By taking care of ourselves, we are taking steps toward taking care of the world around us. I could not believe that any more than I do.

8 Responses to “Caring for Myself: A Short Memoir”

  1. sugistewart Says:

    yes, there remains pain and upheaval and negativity out there…..too much actually emanating through the media. You found your own way to escape. I attempt to as well through prayer. Your art says so very much – inspirational . God bless

  2. Joan Hummel Says:

    So incredibly wonderful that you found not just a creative outlet but one that reflects beauty with such resonance about inclusion, tolerance and acceptance in light of what our country has had to contend with from the executive branch, with spillover from the legislative one and potential terrifying repercussions from the judicial branch. I honor the way your self-care has had such loving impacts by producing works of hope and inspiration! Thank you for sharing this!

  3. Zak Zaklad Says:

    Hi Jim. it was more than 20 years ago that we met in Celo, NC. Like you, i was blown away by the recent election, and my first reaction was like yours, to cut down on my listening to the news.

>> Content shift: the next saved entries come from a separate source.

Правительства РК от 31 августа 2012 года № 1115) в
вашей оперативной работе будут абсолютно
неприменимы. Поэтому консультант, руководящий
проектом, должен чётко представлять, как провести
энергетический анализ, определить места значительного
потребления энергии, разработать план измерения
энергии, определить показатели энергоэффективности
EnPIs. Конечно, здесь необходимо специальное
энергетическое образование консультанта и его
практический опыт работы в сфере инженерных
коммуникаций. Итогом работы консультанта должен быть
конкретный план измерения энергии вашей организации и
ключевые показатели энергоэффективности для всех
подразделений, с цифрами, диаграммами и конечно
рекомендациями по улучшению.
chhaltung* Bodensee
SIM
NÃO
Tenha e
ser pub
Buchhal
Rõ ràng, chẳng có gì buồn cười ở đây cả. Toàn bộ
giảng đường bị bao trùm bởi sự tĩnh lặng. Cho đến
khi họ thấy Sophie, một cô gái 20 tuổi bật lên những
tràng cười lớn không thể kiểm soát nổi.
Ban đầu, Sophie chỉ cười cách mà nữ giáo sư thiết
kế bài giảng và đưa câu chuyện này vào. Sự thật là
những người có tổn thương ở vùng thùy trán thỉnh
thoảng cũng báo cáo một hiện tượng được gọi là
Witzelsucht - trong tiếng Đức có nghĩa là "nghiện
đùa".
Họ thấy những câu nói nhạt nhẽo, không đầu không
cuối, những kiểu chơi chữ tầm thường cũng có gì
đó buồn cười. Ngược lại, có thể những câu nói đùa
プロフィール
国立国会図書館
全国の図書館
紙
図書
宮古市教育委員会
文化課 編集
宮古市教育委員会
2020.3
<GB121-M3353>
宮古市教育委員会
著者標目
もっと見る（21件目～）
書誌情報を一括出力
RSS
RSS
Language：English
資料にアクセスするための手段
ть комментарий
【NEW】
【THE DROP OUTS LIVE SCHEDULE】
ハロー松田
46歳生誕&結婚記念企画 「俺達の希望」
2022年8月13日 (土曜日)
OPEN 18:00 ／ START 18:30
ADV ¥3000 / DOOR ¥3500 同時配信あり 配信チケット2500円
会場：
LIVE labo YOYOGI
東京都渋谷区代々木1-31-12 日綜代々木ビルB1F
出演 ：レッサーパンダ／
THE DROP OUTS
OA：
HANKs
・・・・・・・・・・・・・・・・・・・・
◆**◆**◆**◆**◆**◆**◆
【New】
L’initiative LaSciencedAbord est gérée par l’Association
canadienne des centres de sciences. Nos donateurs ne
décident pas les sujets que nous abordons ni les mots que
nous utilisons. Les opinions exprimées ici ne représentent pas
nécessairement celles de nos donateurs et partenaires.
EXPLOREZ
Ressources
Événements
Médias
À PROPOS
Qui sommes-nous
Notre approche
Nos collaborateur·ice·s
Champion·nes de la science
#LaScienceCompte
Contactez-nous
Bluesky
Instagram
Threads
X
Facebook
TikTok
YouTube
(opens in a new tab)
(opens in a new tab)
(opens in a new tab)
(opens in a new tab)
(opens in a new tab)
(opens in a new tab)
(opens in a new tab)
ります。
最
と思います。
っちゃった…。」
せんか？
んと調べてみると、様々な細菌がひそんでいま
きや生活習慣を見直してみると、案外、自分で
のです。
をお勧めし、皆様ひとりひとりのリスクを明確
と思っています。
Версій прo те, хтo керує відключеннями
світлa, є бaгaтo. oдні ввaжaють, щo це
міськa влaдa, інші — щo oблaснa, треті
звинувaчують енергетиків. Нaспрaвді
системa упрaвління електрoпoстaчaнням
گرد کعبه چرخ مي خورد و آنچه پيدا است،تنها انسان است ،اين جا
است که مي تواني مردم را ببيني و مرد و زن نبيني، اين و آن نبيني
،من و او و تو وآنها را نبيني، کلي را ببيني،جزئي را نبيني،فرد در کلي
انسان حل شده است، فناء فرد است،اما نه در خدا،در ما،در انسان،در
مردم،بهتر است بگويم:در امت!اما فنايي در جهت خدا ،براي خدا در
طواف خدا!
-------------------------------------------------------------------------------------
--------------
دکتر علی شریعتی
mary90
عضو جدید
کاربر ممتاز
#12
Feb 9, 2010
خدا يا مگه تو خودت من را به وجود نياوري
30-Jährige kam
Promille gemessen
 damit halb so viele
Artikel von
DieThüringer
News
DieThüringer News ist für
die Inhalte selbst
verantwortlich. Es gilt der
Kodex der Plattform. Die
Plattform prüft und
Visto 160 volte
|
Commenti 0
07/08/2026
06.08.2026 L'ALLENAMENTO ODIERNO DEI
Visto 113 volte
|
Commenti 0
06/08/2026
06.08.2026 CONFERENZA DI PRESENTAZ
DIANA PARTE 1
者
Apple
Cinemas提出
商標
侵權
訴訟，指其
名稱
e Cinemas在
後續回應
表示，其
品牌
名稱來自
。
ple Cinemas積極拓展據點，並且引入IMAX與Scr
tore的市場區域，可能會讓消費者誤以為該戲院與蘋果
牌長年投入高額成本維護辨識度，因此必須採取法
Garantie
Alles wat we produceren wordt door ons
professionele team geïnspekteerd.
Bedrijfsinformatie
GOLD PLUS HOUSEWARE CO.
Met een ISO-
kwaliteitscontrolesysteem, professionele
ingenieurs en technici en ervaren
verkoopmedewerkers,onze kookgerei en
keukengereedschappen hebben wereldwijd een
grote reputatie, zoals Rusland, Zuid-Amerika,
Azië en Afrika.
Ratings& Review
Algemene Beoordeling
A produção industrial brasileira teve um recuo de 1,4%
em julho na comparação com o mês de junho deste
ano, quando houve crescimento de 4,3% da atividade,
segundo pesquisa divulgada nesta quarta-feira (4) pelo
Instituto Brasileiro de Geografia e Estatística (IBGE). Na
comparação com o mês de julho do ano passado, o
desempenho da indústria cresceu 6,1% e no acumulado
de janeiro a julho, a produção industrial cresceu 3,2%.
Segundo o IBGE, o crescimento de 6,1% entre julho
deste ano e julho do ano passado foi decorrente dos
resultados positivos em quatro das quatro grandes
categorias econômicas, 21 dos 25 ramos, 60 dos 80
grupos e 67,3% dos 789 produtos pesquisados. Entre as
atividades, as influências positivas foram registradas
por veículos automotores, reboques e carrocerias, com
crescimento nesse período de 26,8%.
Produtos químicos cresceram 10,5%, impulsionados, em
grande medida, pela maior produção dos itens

    In January, 2017, i received another shock. i was fired from my job as therapist for low-income people living with AIDS. i loved this work which i had done for over a decade.

    I realized that to take care of myself, i had to find new ways to make a difference in people’s lives. So i have reinvented myself professionally in the past 6 months. i’m running a tai chi school with free classes for 50 students, leading therapy groups for domestic abusers, and helping seniors deal with opioid/alcohol dependence. It’s my art, my way of “adding harmony to the universe”.

    Thanks for the inspiration, my friend.

  4. Lois K. Jones Says:

    Where can I purchase one of these stained glass art works?